En 2019, cinquante-trois ans après sa Palme d'or (ou plutôt son Grand Prix International du Festival, comme on l’appelait alors) pour Un homme et une femme, Claude Lelouch remet le couvert et réunit une dernière fois Anouk Aimée et Jean-Louis Trintignant dans les rôles des deux amants désormais cultes. Et bon point, Lelouch fait le choix d'ignorer la première suite sortie en 1986 (Vingt ans déjà) pour se replacer directement dans la continuité de l'original. Et tant mieux : je n'avais pas aimé Vingt ans déjà, qui échouait à recréer une quelconque émotion (si ce n'est une franche frustration), partait dans tous les sens et multipliait les personnages et les intrigues inutiles : autant d'écueils qu'évite Les plus belles années d'une vie.

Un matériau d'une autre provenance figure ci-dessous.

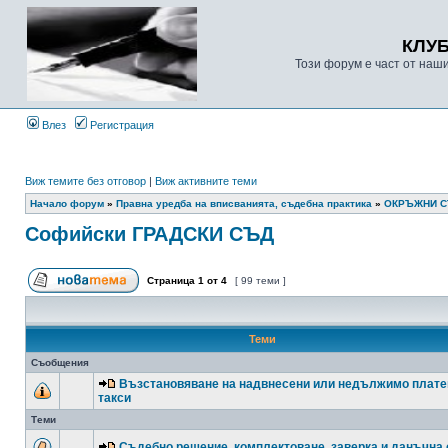
КЛУ
Този форум е част от наш
Влез
Регистрация
Виж темите без отговор
|
Виж активните теми
Начало форум
»
Правна уредба на вписванията, съдебна практика
»
ОКРЪЖНИ 
Софийски ГРАДСКИ СЪД
Страница
1
от
4
[ 99 теми ]
Теми
Съобщения
Възстановяване на надвнесени или недължимо плате
такси
Теми
Съдебно решение, комплектоване, заверка и данъчна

Ici, on retourne à l'essentiel : un homme et une femme. Sauf qu'ils ont désormais 87 et 88 ans et que lui croupit dans une maison de retraite. C'est d'ailleurs sur lui que s'ouvre le film, avec ce long plan sur le groupe de vieux de la maison de retraite, qui participent à un quizz pour travailler leur mémoire. La responsable du domaine pose les questions et les vieux répondent tous, plus ou moins en chœur, alors que le plan se resserre lentement sur l'un de ces vieux, le plus petit, le plus rabougri, le seul à ne rien répondre, et qui paraît complètement déconnecté : Jean-Louis Trintignant. Et alors que les autres répondent à voix haute aux questions, lui a l'air complètement perdu. Le voir si diminué et si fragile est franchement déchirant. Et on plonge alors dans son esprit et on comprend qu'il repense à la femme qu'il a rencontré en 66. Parce qu'il perd maintenant la mémoire et elle est le seul souvenir qui lui reste, la seule femme à laquelle il pense encore, plus de cinquante ans après.
C'est pourquoi son fils décide alors d'aller chercher cette femme, Anne, afin de lui demander d'aller voir son père. Ce qu'elle accepte. Et elle se rend à la maison de retraite pour le voir. Mais, alors qu'il ne pense plus qu'à elle dans ses souvenirs, il ne la reconnaît pas lorsqu'elle se présente à lui... et il va lui parler de cette femme qu'il a aimée. Et là, il y a ce dialogue entre eux deux, isolés du reste des vieux, tous deux assis dans le jardin, qui se reparlent pour la première fois depuis cinquante-trois ans. Et le dialogue doit bien durer vingt minutes, filmées en champ-contrechamp, vingt minutes de gros plan sur ces deux visages tous ridés, si familiers et si fascinants et bercées par le son de leurs voix. C'est émouvant, c'est juste bon. Et je dis que ça durait vingt minutes, mais je n'en ai aucune idée, ça en a peut-être duré dix, peut-être quinze, peut-être vingt-cinq, je sais pas. J'en ai perdu la notion du temps, j'étais simplement captivé par le spectacle de ces deux visages et le son de leurs voix. Quelle émotion !
Et le film alterne ces scènes de dialogues poignantes entre les deux personnages, leurs escapades fantasmées par lui qui se perd dans ses songes, et les flash-backs du film original. Et c'est parfaitement dosé, l'articulation entre ces trois éléments est bien fluide et le film est un plaisir à suivre. C'est très mélancolique, parfois drôle, parfois excitant, parfois déchirant (cette réplique d'Anne qui explique que ce qu'elle aimait chez lui à l'époque, c'était son "côté mec", et qu'elle ne l'a pas retrouvé en le revoyant, que ça lui avait fait de la peine de le voir si diminué, si faible...). C'est vraiment très beau.
Et, presque avant de conclure, Lelouch te ressort son court-métrage formidable qu'il avait réalisé en 1976, C'était un rendez-vous, dans lequel il traversait Paris à fond la caisse, sur lequel il superpose ici la scène de sexe d'Un homme et d'une femme et des plans de leurs visages (les trois scènes simultanément) : mais quel pied...
Bref, c'est vraiment très bien. L'épilogue que personne n'attendait de son film culte (déjà très bien), mais qui se révèle une superbe surprise. Profondément bienveillant, résolument optimiste, pas une once de cynisme, juste de la nostalgie et de la tendresse pour ces deux petits vieux, qui sont passés à côté d'une vie ensemble, parce que c'était trop parfait, parce que ça lui faisait peur. Et ça fend le cœur.